Apalagi yang saya tulis ini, juga dari hasil meraba-raba dari informasi dalam slide Paparan yang sifatnya terbatas dan amat minim, sehingga kesalahan dalam membuat tafsiran bisa saja terjadi. Lagi pula penulis pun hanya meminjam hasil analisa dan kerangka berpikir yang dikemukakan De Graaf dan Pigeaud. Tentu kesalahan dan ketidak tepatan dalam menafsirkan bisa saja terjadi. 

Harus diakui memang masih banyak yang harus disempurnakan di balik Perda No. 2 Tahun 1990 M Kabupaten Banyumas.  Misalnya hari pasaran yang kurang tepat, tumpang tindih masa jabatan dan kronologis urut-urutan kejadian yang seharusnya memang didasarkan atas fakta sejarah yang sebenarnya. Tentu saja dengan memberi peluang terhadap setiap usaha penyempurnaan. Sebab setiap saat memang bisa ditemukan bukti-buktti fakta sejarah yang baru.

Akhirnya penulis memang bukan seorang sejarawan atau pun ahli sejarah. Barangkali hanya peminat sejarah. Walapun begitu, sempat menjadi guru sejarah hampir lima tahun, sempat diundang menjadi peserta Seminar Sejarah Nasional yang diselenggarakan Masyarakat Sejarahwan Indonesia. Karena pada masa Orde Baru mendapat SK. BP7 Pusat sebagai Penatar P4 Tingkat Daerah Propinsi Jawa Barat di BP7 Daerah Jabar dan berakhir  setelah Orde Baru tumbang, terpaksa sedikit banyak memang mau tidak mau memperkaya dengan buku-buku bacaan sejarah, yang kini sudah banyak tercecer entah kemana saja.

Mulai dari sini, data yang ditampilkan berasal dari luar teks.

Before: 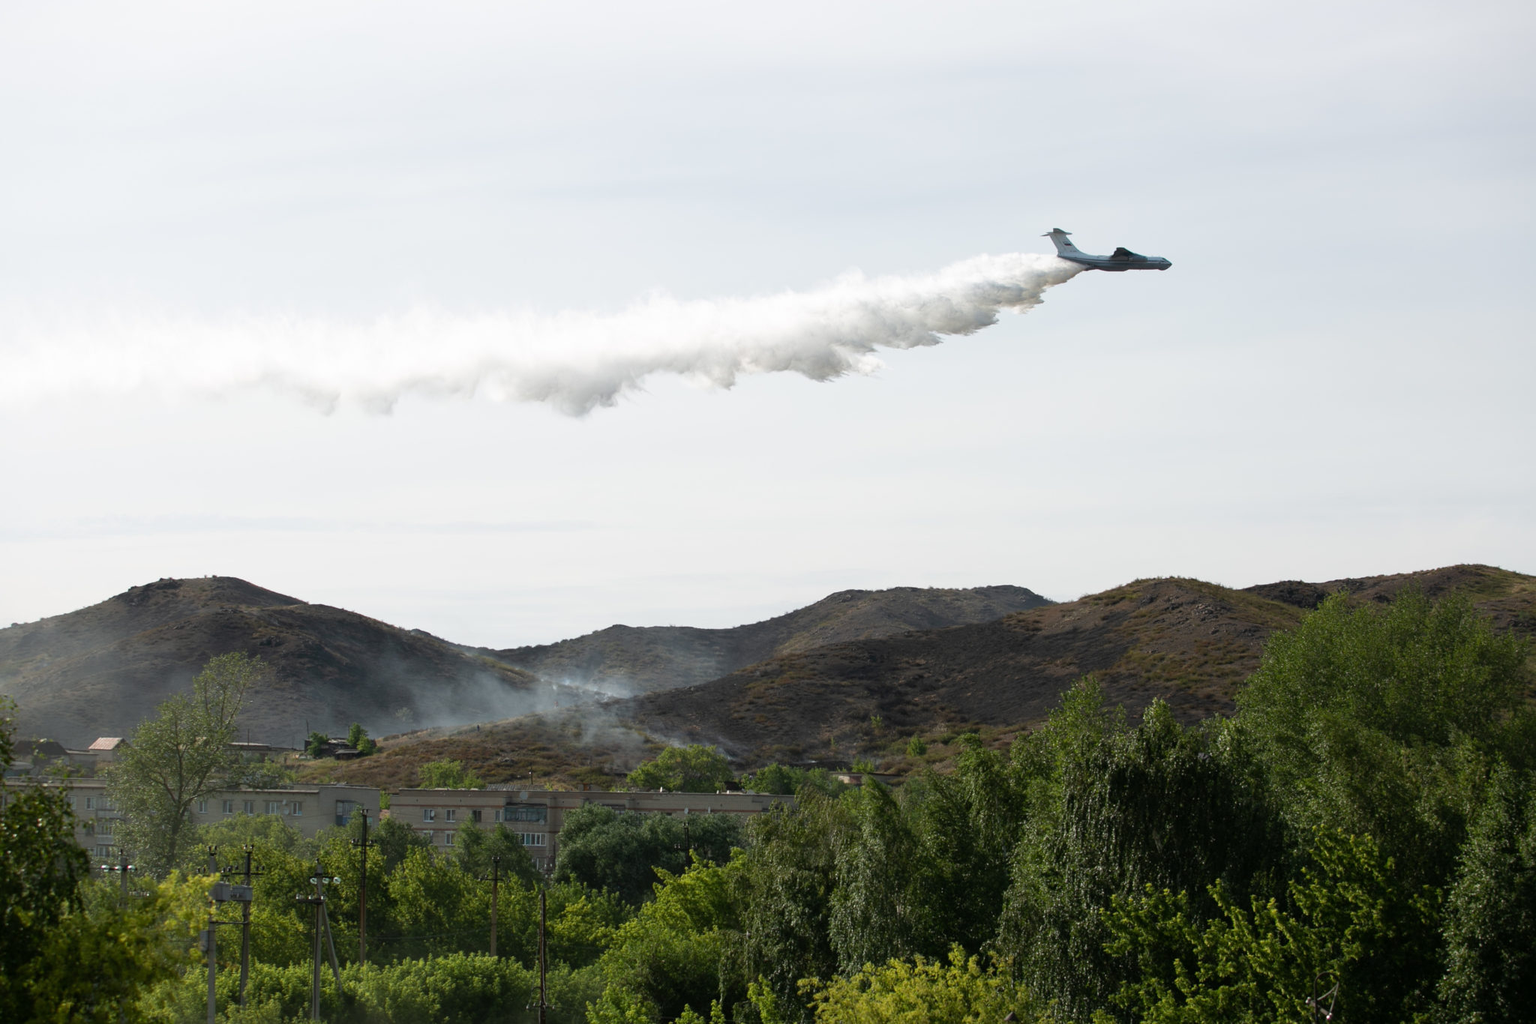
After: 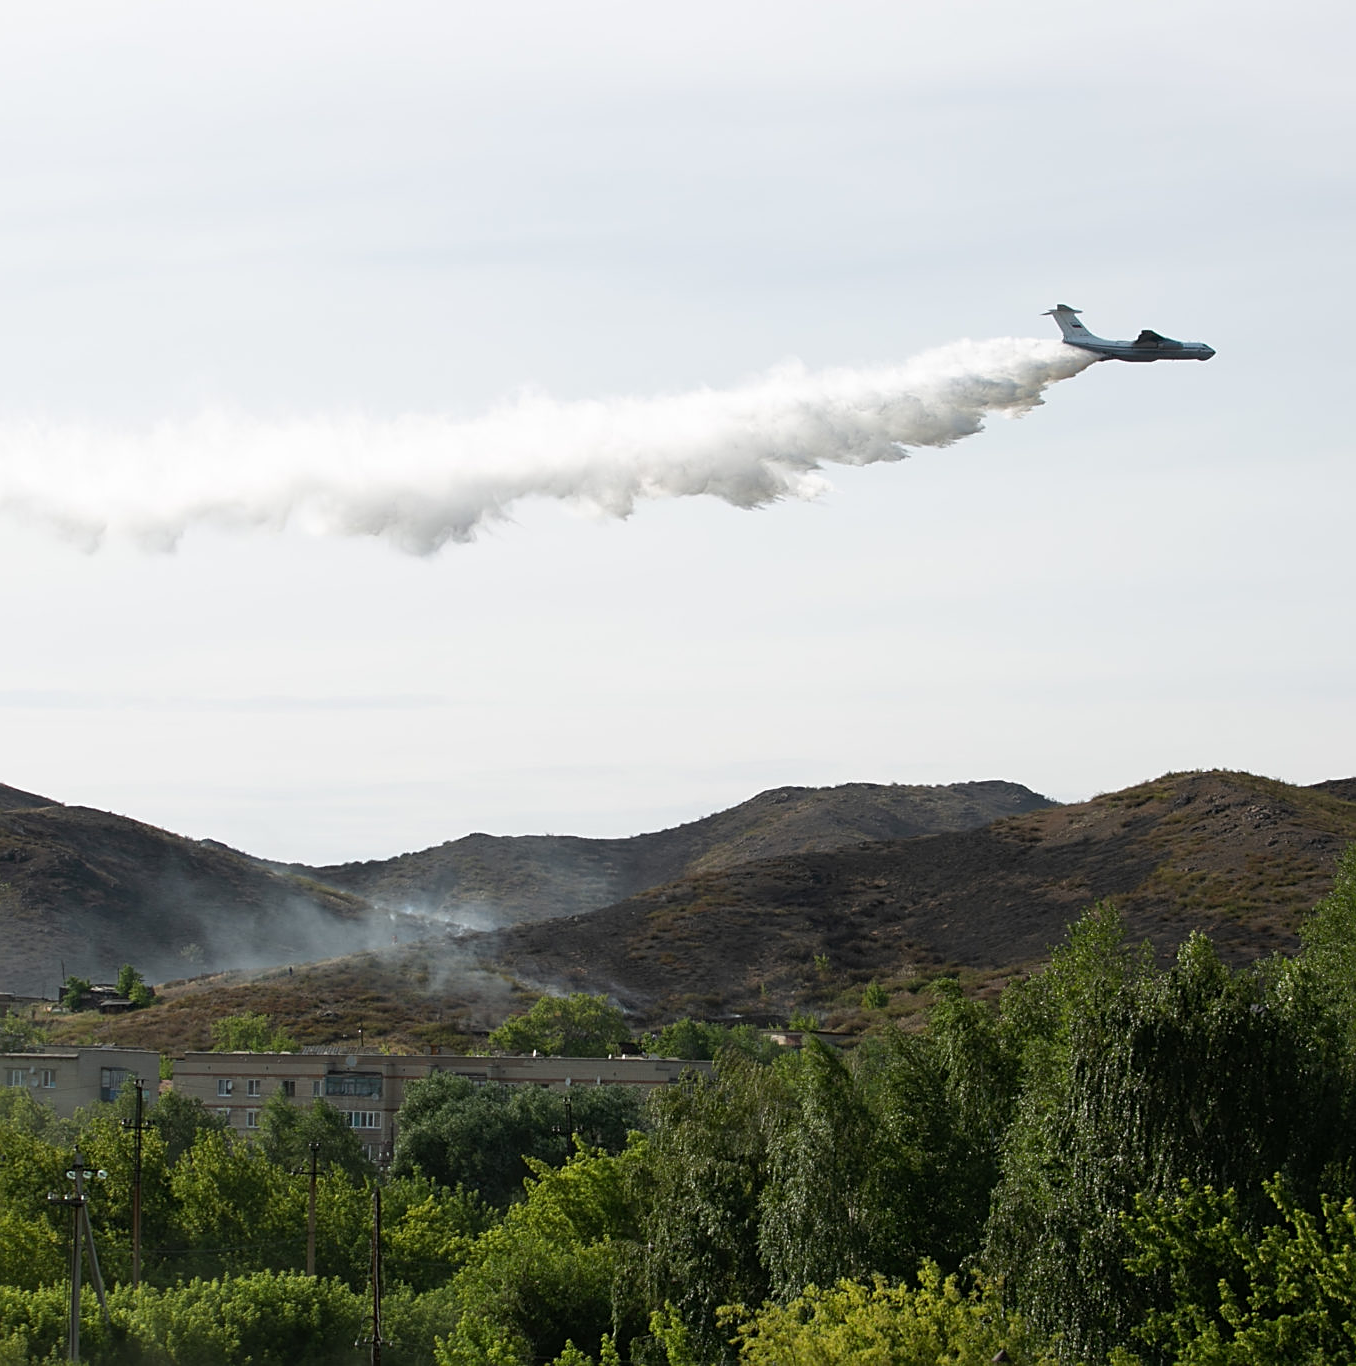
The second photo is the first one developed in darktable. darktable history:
crop: left 16.985%, right 16.77%
sharpen: on, module defaults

Bagi teman-teman SETUPA MAS, yang ingin mengecek apa-apa yang saya kemukanan dalam tulisan saya itu, bersama ini saya sertakan buku referensi sumber bacaan. Terimakasih atas segala perhatiannya. Salam SETUPA MAS. Semoga Jaya SETUPA MAS, Jaya Banyumas Jaya pula Indonesiaku, di bawah naungan maghfiroh, barokah,rahmat dan kasih sayang Allah SWT. Nuwun.



Anwar Hardja

Bandung, Taman Rafflesi C-12, Bandung, 6-5-2013 M.



Sumber Bacaan:

1.   De Graaf, Dr-Pigeaud, Dr, Kerajaan-Kerajaan Islam di Jawa, Grafiti Pers, 1985.

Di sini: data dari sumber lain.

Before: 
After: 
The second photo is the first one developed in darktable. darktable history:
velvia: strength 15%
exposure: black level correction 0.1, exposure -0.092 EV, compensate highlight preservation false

2.   ................, Puncak Kekuasaan Mataram, Grafiti Pers, 1985.

3.   ................., Babad Tanah Jawi, Sadu Budi Solo, 1943.

4.   ................. Babad Pajang, Sadu Budi Solo, 1943.

5.   Moertono, Soemarsaid, Negara dan Usaha Bina Negara Di Jawa Masa Lampau, Yayasan Obor Indonesia, 1985.

6.   Djajadiningrat, Husein, Tinjauan Kritis Tentang Sajarah Banten, Penerbit Djambatan, 1983.

7.   Sunyoto Agus, Atlas Walisongo, Penerbit Mizan, 2012.

8.   M. Koderi, Banyumas Wisata dan Budaya, CV. Metro Jaya, 1991.

9.   Lombar Denys, Nusa Jawa Silang Budaya, jilid 1, 2, 3, Penerbit Gramedia, 1996.

10. Ki Hadjar Deantara, Kebudayaan, Majelis Luhur Tamansiswa, 1980.